Overview - Arthyon/microservice-poc GitHub Wiki

The main idea is to enable developers to deploy each microservice separately without any downtime. The working theory is that if we are able to deploy small services separately, it will increase our confidence (bugs can only affect a small part of the environment), TTM (no giant releases every other week) and flexibility (easier to create new services than adding them to a monolith).

This means that we at least need:

  • Separate build pipelines for each service
  • An easy way to figure out which code is in each release and environment
  • Easy to roll back to a previous version

We ended up using Azure DevOps for build/release management, Azure Container Registry to store our released Docker images, Kubernetes as our container orchestrator and Azure Api Management Service as the public facade.

Separate build pipelines for each service

Since we have ended up using a monorepo, it is not possible to automatically detect which service was changed on each commit. We have opted for a manual trigger for each service. If a service has been updated, the developer can trigger a new release of that specific service in the DevOps dashboard. Each service uses the same pipeline (defined in Infrastructure/pipelines/azure-pipelines.service.yml), and injects service-specific values using build variables.

Kubernetes is smart enough to only apply changes if something has changed, we are only using one release pipeline. We have set up all services as artifacts for the release, and an automatic trigger to deploy new builds to the preprod-environment. This means that a triggered build will automatically deploy that service to preprod. This does not happen for the Kubernetes-configuration itself, which has its own build pipeline called provisioning. That was necessary to make the configuration available to the release pipeline.
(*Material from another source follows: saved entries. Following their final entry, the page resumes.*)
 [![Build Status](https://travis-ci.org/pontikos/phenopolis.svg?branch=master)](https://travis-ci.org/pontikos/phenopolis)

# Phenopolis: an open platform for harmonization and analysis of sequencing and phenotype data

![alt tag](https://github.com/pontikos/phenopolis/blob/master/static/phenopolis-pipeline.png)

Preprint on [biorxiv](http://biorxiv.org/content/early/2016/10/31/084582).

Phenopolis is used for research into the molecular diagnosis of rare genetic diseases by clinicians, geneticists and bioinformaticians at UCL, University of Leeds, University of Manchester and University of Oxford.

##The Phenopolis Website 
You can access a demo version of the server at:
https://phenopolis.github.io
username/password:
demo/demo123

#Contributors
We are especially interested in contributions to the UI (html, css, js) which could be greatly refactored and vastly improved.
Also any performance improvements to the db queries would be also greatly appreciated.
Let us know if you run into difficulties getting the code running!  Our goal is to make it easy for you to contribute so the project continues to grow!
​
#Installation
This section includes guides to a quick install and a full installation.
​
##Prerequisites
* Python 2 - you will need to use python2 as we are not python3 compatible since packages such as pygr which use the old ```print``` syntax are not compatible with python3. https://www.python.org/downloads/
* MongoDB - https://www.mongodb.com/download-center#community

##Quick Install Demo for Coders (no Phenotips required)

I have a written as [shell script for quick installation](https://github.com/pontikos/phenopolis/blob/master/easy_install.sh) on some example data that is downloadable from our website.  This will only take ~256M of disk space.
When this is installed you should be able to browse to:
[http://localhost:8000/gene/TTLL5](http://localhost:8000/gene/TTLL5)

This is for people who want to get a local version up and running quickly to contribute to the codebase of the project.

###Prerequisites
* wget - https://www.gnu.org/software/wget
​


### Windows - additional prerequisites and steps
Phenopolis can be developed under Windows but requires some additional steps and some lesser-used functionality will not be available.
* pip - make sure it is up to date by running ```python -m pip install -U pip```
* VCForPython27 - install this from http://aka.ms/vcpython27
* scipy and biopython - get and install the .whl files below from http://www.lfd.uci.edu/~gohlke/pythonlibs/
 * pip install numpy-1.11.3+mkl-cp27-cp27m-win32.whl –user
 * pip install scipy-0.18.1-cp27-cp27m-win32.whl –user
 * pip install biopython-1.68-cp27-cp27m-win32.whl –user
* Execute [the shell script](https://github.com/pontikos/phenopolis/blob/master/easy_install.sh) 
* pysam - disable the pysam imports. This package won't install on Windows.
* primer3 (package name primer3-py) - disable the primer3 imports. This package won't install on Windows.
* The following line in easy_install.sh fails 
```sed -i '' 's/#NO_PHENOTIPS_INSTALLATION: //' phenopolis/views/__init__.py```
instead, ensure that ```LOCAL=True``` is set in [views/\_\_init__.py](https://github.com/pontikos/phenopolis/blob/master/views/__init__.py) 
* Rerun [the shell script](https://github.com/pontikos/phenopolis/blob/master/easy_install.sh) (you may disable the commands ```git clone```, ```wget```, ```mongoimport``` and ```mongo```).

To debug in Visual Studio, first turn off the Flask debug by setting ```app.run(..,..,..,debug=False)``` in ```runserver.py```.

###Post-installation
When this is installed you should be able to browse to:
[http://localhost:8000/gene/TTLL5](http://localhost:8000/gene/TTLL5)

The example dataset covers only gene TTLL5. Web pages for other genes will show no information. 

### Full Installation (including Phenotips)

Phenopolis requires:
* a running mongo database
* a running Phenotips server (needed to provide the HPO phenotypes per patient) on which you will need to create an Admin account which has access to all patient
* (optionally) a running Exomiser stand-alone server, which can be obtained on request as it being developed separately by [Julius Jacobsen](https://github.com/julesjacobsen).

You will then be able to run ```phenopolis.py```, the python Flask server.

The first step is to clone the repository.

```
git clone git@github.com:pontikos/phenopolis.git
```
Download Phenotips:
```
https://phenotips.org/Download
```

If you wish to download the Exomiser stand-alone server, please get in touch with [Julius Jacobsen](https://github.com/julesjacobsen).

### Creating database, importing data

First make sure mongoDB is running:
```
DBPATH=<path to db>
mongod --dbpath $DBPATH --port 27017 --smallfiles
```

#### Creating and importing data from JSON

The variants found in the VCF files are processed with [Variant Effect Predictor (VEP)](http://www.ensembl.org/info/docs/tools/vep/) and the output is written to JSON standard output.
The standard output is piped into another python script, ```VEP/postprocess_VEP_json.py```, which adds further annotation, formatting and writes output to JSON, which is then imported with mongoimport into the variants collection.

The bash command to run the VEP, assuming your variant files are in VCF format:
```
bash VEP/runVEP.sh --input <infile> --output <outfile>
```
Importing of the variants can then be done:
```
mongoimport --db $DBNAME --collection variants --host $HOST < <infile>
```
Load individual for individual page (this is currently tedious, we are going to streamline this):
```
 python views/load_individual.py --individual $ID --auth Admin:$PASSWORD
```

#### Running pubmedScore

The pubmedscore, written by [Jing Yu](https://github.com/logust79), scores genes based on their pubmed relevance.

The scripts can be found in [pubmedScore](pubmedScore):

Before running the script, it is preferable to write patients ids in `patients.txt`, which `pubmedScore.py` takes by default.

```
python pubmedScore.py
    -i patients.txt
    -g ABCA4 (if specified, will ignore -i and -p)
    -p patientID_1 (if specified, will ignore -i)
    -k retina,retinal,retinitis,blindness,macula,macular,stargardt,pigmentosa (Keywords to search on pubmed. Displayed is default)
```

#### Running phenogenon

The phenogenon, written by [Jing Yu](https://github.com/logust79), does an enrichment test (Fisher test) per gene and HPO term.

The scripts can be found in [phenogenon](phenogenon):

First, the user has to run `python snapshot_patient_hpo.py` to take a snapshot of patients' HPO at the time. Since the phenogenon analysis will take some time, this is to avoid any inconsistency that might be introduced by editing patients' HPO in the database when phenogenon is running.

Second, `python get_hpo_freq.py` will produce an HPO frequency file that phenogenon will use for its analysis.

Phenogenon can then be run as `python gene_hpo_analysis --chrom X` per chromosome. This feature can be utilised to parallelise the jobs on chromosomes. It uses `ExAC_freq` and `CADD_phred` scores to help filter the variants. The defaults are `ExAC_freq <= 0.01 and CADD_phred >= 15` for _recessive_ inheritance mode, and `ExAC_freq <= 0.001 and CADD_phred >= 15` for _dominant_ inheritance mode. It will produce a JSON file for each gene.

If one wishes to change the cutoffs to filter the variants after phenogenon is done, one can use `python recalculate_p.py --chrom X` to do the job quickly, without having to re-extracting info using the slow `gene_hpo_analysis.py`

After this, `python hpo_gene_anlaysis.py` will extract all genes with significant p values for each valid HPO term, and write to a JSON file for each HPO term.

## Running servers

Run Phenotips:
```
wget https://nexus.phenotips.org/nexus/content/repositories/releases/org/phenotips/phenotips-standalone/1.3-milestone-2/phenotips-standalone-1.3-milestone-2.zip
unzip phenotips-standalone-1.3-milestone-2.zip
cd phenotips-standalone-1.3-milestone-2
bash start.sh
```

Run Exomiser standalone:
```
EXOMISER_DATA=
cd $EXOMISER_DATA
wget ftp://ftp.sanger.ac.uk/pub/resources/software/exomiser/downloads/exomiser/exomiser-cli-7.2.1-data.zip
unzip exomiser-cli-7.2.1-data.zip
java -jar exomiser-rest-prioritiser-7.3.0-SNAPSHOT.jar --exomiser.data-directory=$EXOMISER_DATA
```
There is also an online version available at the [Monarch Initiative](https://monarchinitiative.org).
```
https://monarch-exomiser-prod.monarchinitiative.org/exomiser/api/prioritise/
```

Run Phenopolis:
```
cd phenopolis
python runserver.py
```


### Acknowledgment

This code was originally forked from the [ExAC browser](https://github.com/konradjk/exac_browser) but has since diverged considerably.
Which code is running where?

For now we have solved this by labeling the deployments in Kubernetes with the docker image-tag currently running. The image tag of the docker-image is the build number from Azure DevOps, which is the date + a revision number if multiple builds happen the same day. To make it easier to browse the source at that specific point, each build tags the source commit after completion with the service and buildnumber. Each time a release is created, a github release is also created linking back to the triggering release.

Rolling back

This is not fully fleshed out either. Worst case, we can trigger a build using older images from Azure Container Registry. Investigate if using helm rollback and multiple deployments is an option.